Once he said sharply to Leonard, ‘You wonder why I keep Mr Beale on, don’t you?’
‘No, sir, I, er –’ Mr Whiteley was God. Under his keen protuberant gaze, you did not doubt him.
‘He’s valuable in his position. He knows his job thoroughly, and I know him ... thoroughly.’ He was too discreet to specify items like stimulants or roving hands. ‘He knows that I know, which ensures me control.’
The old Chief was very much in control, and business was thriving. On the first floor, alterations for the new lending library were under way behind a canvas screen boldly stencilled: ‘The Universal Provider will soon provide you with your Literary Choice of Buying or Borrowing.’ New stock was coming in to all departments. Gowns and Mantles had its own French designer. The Belgian patisserie was open. Big advertisements were splashed in all the newspapers. More assistants were being taken on. The Christmas catalogue had forty-four pages. Van deliveries spread north and south of London. Extra motor omnibuses were running on the Westbourne Grove route. A German band played every day on the Queen’s Road corner. It seemed the whole world was at Whiteley’s.
Leonard was quite often recognized on social occasions. ‘Oh – fancy. Well, good evening to you, Mr Morley. How nice to see you – off-stage, as it were.’
‘Enchanted, madame.’ Leonard’s versatile small bow was gentlemanly. His ‘madame’ was very different from his ‘madam’ for customers.

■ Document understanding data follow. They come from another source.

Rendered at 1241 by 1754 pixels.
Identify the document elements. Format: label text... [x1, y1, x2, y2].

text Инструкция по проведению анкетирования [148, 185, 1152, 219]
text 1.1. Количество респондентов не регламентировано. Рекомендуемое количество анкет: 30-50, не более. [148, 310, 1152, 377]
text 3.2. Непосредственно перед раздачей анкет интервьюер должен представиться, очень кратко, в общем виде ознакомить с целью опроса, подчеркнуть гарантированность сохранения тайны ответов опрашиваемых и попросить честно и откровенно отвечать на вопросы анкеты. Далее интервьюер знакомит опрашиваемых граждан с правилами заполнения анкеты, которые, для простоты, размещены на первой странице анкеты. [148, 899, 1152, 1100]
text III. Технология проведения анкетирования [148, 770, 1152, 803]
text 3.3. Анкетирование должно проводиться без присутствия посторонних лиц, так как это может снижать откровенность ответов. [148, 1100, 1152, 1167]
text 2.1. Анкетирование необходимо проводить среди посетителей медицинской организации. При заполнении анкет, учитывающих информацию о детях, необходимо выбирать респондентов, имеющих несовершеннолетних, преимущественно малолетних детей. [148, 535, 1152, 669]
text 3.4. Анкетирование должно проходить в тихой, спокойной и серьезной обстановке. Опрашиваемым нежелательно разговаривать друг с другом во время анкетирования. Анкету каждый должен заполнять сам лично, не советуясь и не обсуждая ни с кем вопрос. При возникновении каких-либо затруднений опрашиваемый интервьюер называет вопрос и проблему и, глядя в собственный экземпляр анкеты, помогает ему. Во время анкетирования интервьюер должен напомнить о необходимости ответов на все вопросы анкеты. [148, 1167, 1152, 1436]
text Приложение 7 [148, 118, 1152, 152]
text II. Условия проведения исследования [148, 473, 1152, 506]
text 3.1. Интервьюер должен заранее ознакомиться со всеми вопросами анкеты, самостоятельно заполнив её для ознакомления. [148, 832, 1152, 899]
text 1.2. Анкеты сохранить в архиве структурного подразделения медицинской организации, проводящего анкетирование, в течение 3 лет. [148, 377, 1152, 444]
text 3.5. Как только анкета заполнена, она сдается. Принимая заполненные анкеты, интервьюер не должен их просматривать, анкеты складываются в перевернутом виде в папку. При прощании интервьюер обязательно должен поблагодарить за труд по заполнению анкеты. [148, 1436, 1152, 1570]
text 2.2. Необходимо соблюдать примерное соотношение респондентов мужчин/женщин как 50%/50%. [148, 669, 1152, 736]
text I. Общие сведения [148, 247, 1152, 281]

In the aftermath of a charity musicale, to which he had taken Gwen and Madge, they were moving down to the foyer of the hotel when a tall, well-made man with a sophisticated air about him said, ‘Good evening, sir. We talked briefly a month or so ago.’
‘Indeed?’ That amused, unhurried voice was vaguely familiar. ‘Where was that?’ Leonard asked politely.

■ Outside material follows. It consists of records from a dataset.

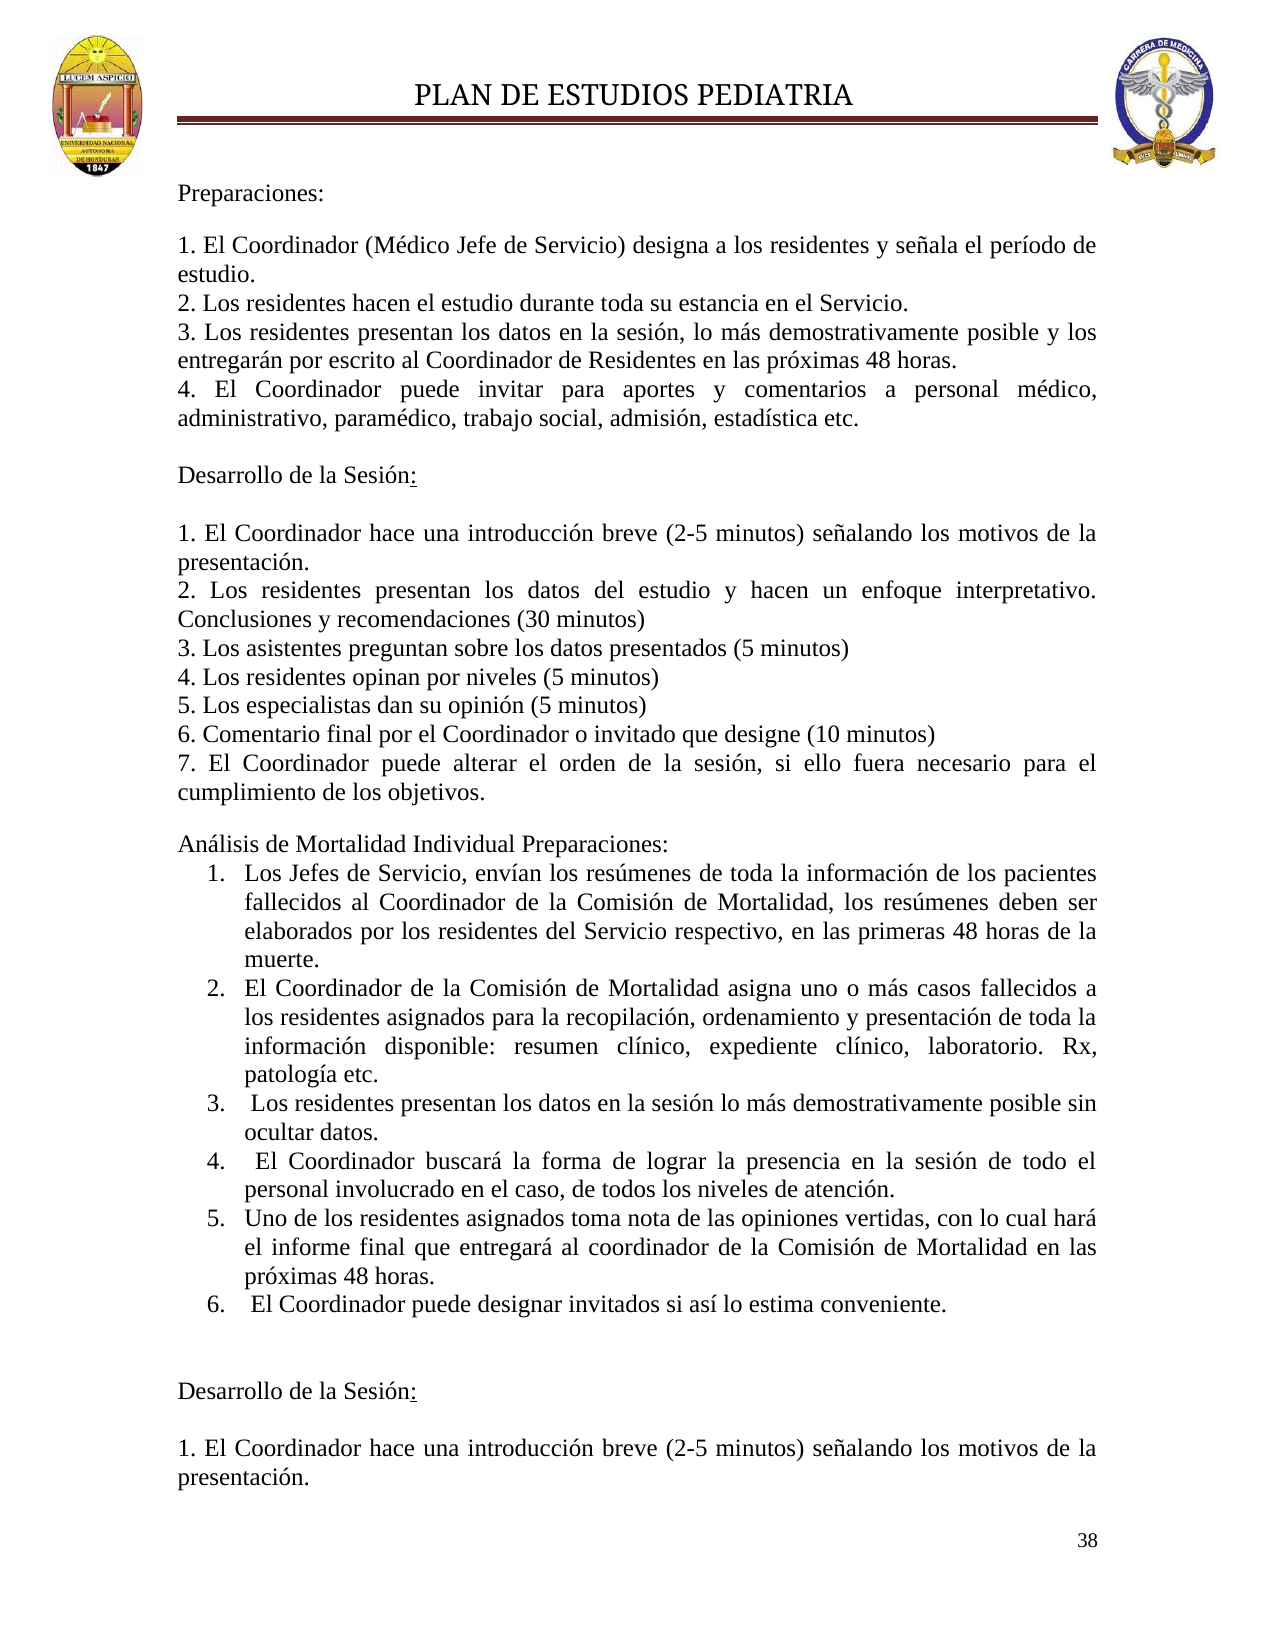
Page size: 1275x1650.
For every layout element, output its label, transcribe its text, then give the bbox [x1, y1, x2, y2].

list El Coordinador puede designar invitados si así lo estima conveniente. [207, 1289, 1098, 1318]
text 4. Los residentes opinan por niveles (5 minutos) [177, 662, 1098, 691]
text Análisis de Mortalidad Individual Preparaciones: [177, 829, 1098, 858]
list Preparaciones: [177, 178, 1098, 206]
text 1. El Coordinador hace una introducción breve (2-5 minutos) señalando los motivos de la presentación. [177, 1433, 1098, 1491]
picture [1108, 33, 1219, 169]
text 1. El Coordinador hace una introducción breve (2-5 minutos) señalando los motivos de la presentación. [177, 518, 1098, 576]
text 4. El Coordinador puede invitar para aportes y comentarios a personal médico, administrativo, paramédico, trabajo social, admisión, estadística etc. [177, 374, 1098, 432]
list Desarrollo de la Sesión: [177, 461, 1098, 489]
list El Coordinador buscará la forma de lograr la presencia en la sesión de todo el personal involucrado en el caso, de todos los niveles de atención. [207, 1146, 1098, 1203]
text 2. Los residentes presentan los datos del estudio y hacen un enfoque interpretativo. Conclusiones y recomendaciones (30 minutos) [177, 576, 1098, 633]
text 6. Comentario final por el Coordinador o invitado que designe (10 minutos) [177, 719, 1098, 748]
list Los Jefes de Servicio, envían los resúmenes de toda la información de los pacientes fallecidos al Coordinador de la Comisión de Mortalidad, los resúmenes deben ser elaborados por los residentes del Servicio respectivo, en las primeras 48 horas de la muerte. [207, 858, 1098, 973]
list El Coordinador de la Comisión de Mortalidad asigna uno o más casos fallecidos a los residentes asignados para la recopilación, ordenamiento y presentación de toda la información disponible: resumen clínico, expediente clínico, laboratorio. Rx, patología etc. [207, 973, 1098, 1088]
text 3. Los asistentes preguntan sobre los datos presentados (5 minutos) [177, 633, 1098, 662]
text 1. El Coordinador (Médico Jefe de Servicio) designa a los residentes y señala el período de estudio. [177, 231, 1098, 288]
list Desarrollo de la Sesión: [177, 1376, 1098, 1404]
picture [50, 33, 145, 179]
text 5. Los especialistas dan su opinión (5 minutos) [177, 691, 1098, 719]
text 3. Los residentes presentan los datos en la sesión, lo más demostrativamente posible y los entregarán por escrito al Coordinador de Residentes en las próximas 48 horas. [177, 317, 1098, 374]
list Uno de los residentes asignados toma nota de las opiniones vertidas, con lo cual hará el informe final que entregará al coordinador de la Comisión de Mortalidad en las próximas 48 horas. [207, 1203, 1098, 1289]
text 2. Los residentes hacen el estudio durante toda su estancia en el Servicio. [177, 288, 1098, 317]
text 7. El Coordinador puede alterar el orden de la sesión, si ello fuera necesario para el cumplimiento de los objetivos. [177, 748, 1098, 806]
list Los residentes presentan los datos en la sesión lo más demostrativamente posible sin ocultar datos. [207, 1088, 1098, 1146]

‘At your place of business. In Whiteley’s, to be exact.’
Gwen and Madge, descending shallow steps with their trains over their arms, stopped and looked round inquiringly.
‘I clumsily knocked into you on a fruitless quest for a lamp. I apologize again.’

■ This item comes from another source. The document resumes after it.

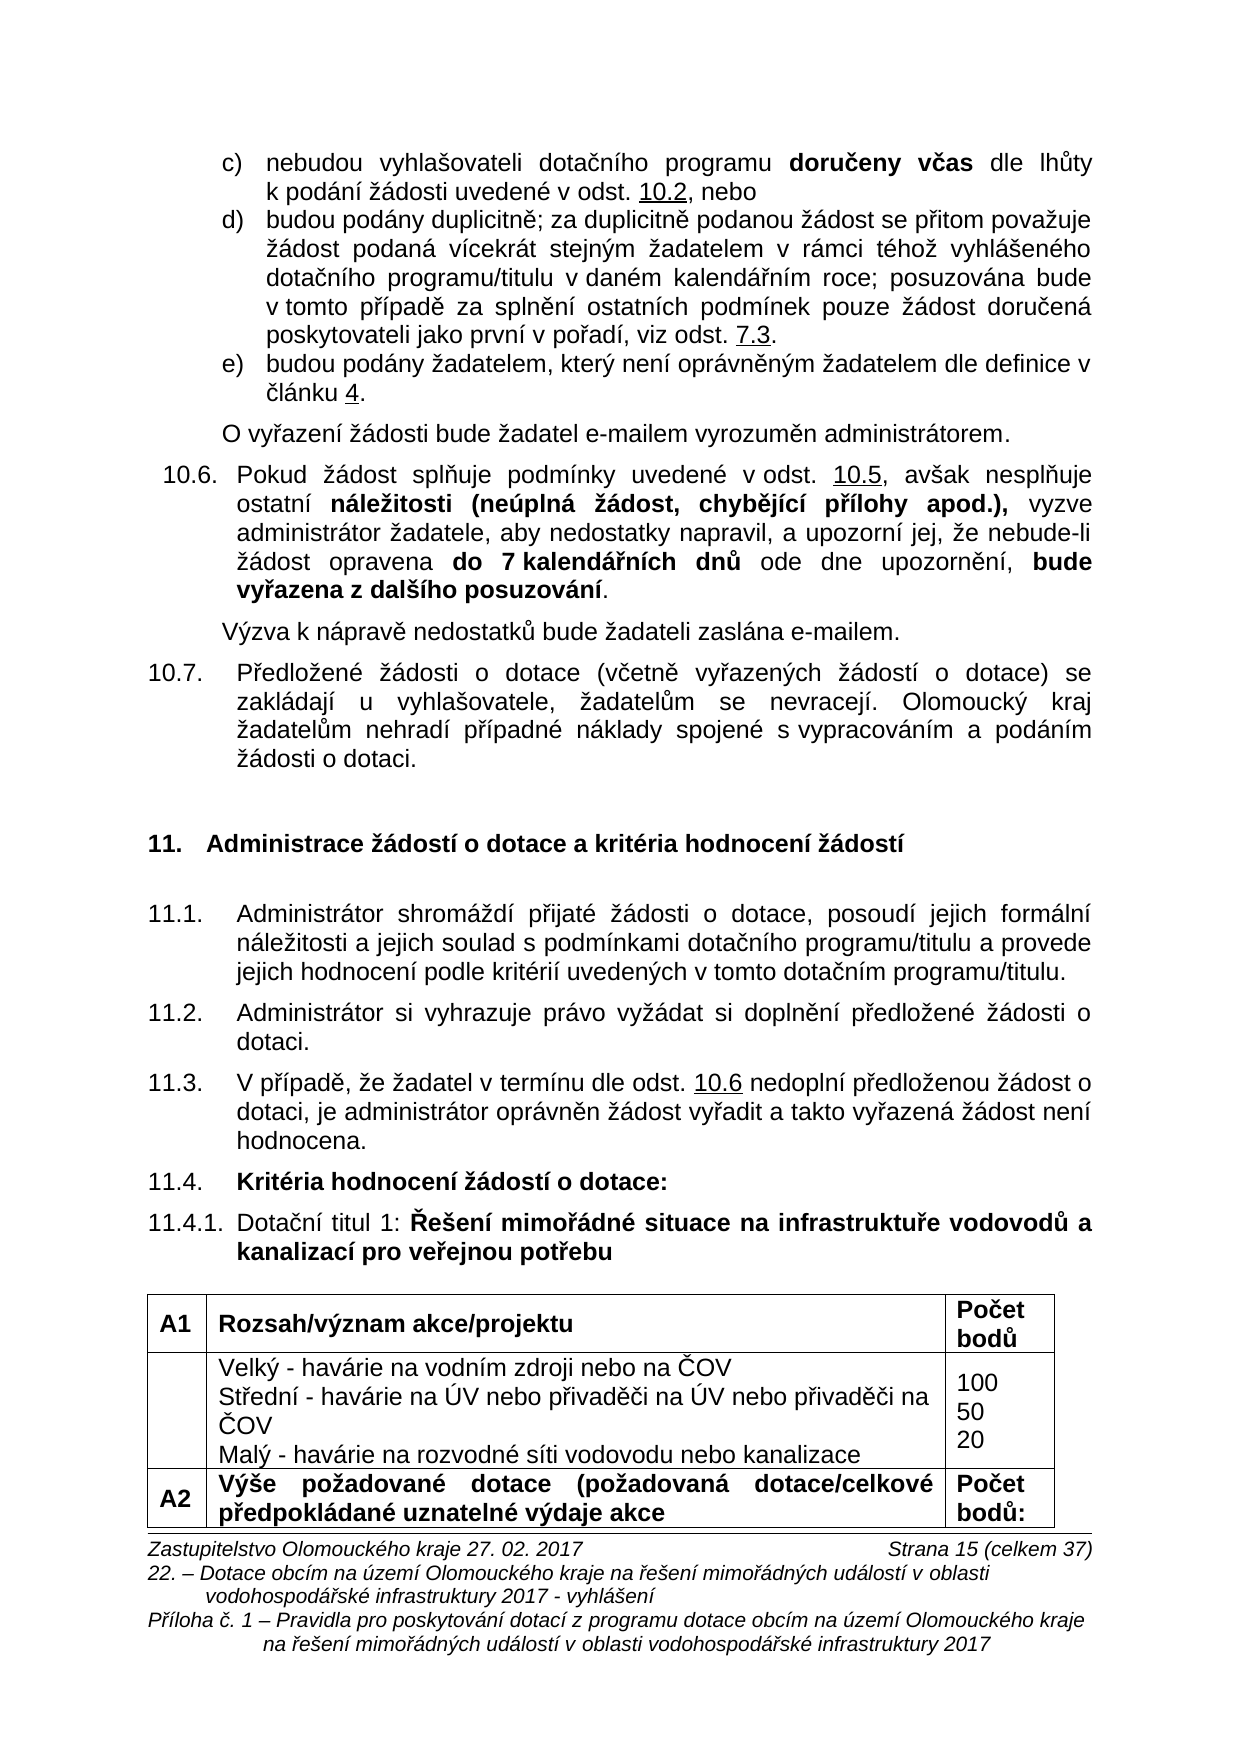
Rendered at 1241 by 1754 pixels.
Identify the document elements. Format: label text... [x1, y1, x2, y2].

‘No, no.’ Oh heavens, it was the Whiteley’s customer on the stairs with whom Leonard had lost his professional civility because of the rage still simmering over the anonymous note, and W.W., and Henry Beale. ‘It’s for me to apologize. I’m afraid I was less than helpful, Mr –’
‘Taylor. Tobias Taylor.’
Leonard remembered: engaging, humorous face, dark brilliant eyes, thick, well-groomed wave of hair.
‘I hope it didn’t put you against the store, Mr Taylor.’
‘Why? What happened?’ Madge was intrigued.
‘I’m afraid this gentleman caught me at the end of a rather bad day.’ Because Leonard had drunk a fair amount of wine, he had the bravado to add, ‘A little matter of a hostile madman.’
‘Oh? Trouble at the ironworks, Mr Morley? “The distant rumble of revolution’s rough wheels”?’ Tobias Taylor raised an eyebrow. This bright spark had learned not only Leonard’s name, but his parentage, and knew something of E.A. Morley’s 1880 factory novel.
The bright spark was introduced to Gwen and Madge. He joked about the fat tenor’s passionately trembling high notes and made them laugh and toss their heads a little, Madge’s hair swinging free and shining, Gwen’s sweetly crowned with delicate flowers from Whiteley’s Floral Arrangements.
‘I hope we may meet again.’ Mr Taylor seemed delighted with them. ‘May I give you my card?’ He bowed, keeping his eyes on their faces, and moved away to join someone among the crowd.
‘Who was that?’ Gwen asked as they waited under the hotel portico for Mr Beggs, the livery man who drove, them in a hired brougham.